While the coverage today is focusing on the domain name and the search-engine, it should be noted the company recently launched a “user-generated-content” component of the site called “work.com” — a very wiki-like platform. I might add, work.com seems very influenced, to the point of flattery, by an approach and ethos of the first iteration of SmallBusiness.com — an iteration that was retired in 2002. (I’m in no way suggesting work.com is a knock-off, merely that it follows much of the same spirit and approach of the 2000-2002 version of SmallBusiness.com*.)

The “work.com” part of business.com is, to me at least, the most compelling aspect of the site. Almost everything else you can find on business.com is standard data licensed and aggregated from third-parties. And while the search functions are impressive and have been honed through years of work — while most people thought they were out of business — the site’s business model has appeared to depend greatly on a form of advertising arbitrage that buys traffic from other search engines and resells that traffic to advertisers — at a higher rate. (Note: I am not implying that “arbitrage” is in any way an inappropriate business model in this case. It can be in other cases, i.e., splogs that carry Google ads. However, in their case, Business.com is adding value to the search by narrowing its focus to business-related websites, resources and products. Also, if someone from Business.com wants to challenge my suggestion that advertising arbitrage is the key to a significant portion of their revenue, I will be glad to add that clarification to this post.)

[Update & Clarification: As the coverage of this news on the tech-blogosphere has been heavily dominated by the suggestion that what is in play here is a domain name for $300+ million, I feel more compelled to point out that, despite it’s snarkiness, Nick Denton at least understands what the business value of the strategy the folks at business.com have followed. As I noted, the arbitrage business is scalable and profitable. The “user-generated-content” portion of the strategy — work.com — adds a component of “social” and “user-generated-content” to the site that is, no doubt, contributing greatly to the SEO, link-pulling mojo of the site. In other words, like it or not, there’s a business at business.com — not just a domain name. Also, Om Malik explains other assets that go far beyond the URL that Business.com represents, primarily the affiliate relationships, etc.]

My main point is this: It’s not a URL they are trying to sell for $300-$400 million. It’s technology, traffic and a proven and scalable business model that is currently generating (according to the report) $15 million in profit — and some traction in showing they have a model that will attract engaged “participants,” not just one-off “users” or “searchers.”
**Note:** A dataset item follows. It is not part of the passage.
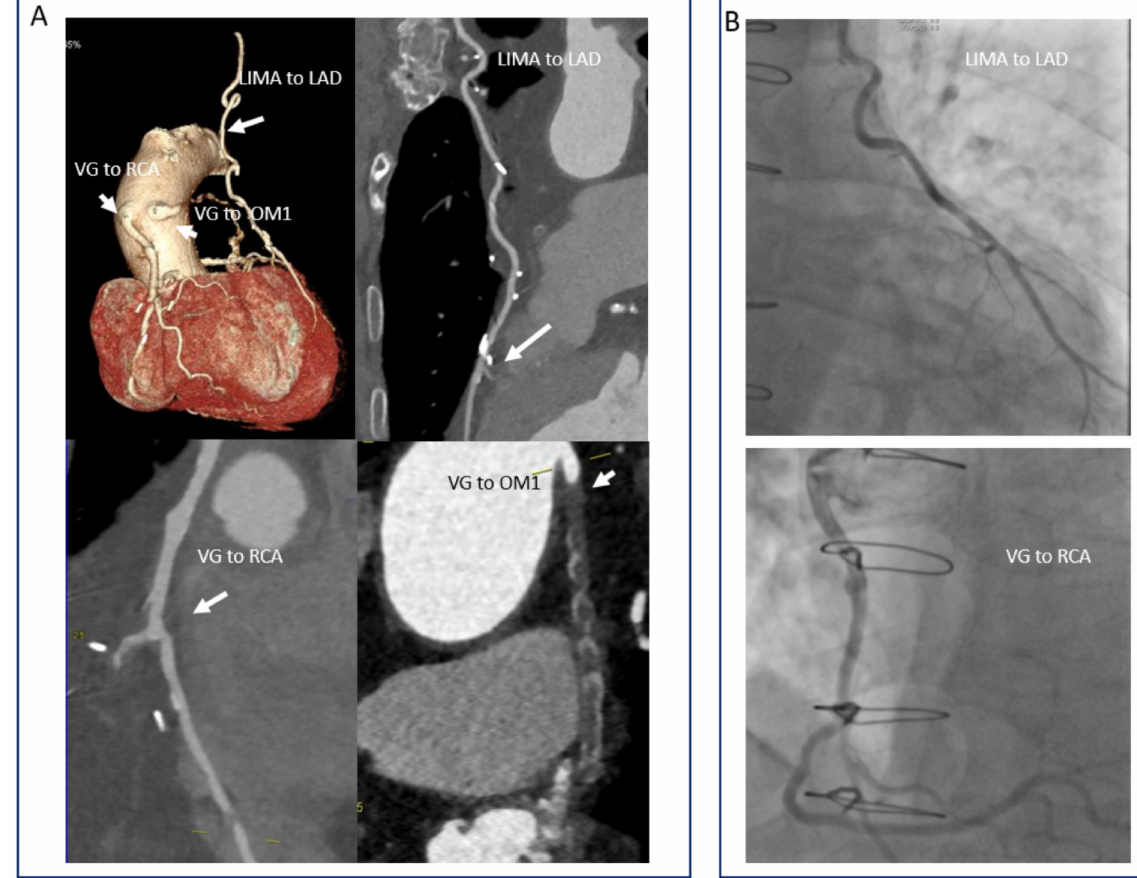
Figure 11. CCTA in the evaluation of coronary artery bypass patients ( A ). Note the patency of the LIMA to LAD and VG to RCA. The VG to the first obtuse marginal is occluded. Corresponding images from the coronary angiography ( B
That said, I will note it’s an incredible brand/URL for the right purchaser — and I hope Jake and Sky receive a massive boat-load of cash for everything they’ve put into it.

*Background and disclosure: Hammock Publishing today owns SmallBusiness.com, so one might assume I’d like to perpetuate the myth that the news today is all about the value of a URL. (Granted, it has quite a bit of intrinsic value, as a Google search for the term “small business” will display.) From 2000-2002, SmallBusiness.com was owned by another venture that I and others invested in. That venture failed. Its failure was a classic, poster-child dot.com bust story. It sucked. It was, without a doubt, the worst experience of my professional — and in many ways, personal, life. After archiving the content of that earlier iteration of SmallBusiness.com for three years, I launched a wiki-platform small-business knowledge base on SmallBusiness.com last year. The site is an avocation, passion and laboratory at this time. But, hey, I’m an entrepreneur, so go figure. Another disclosure: I’m a long-time fan of Business.com founder Jake Winebaum, from his magazine entrepreneurship days and of Work.com and Business.com editor Daniel Kehrer, who I knew in his magazine-editing days and later. (More about the history of SmallBusiness.com here.)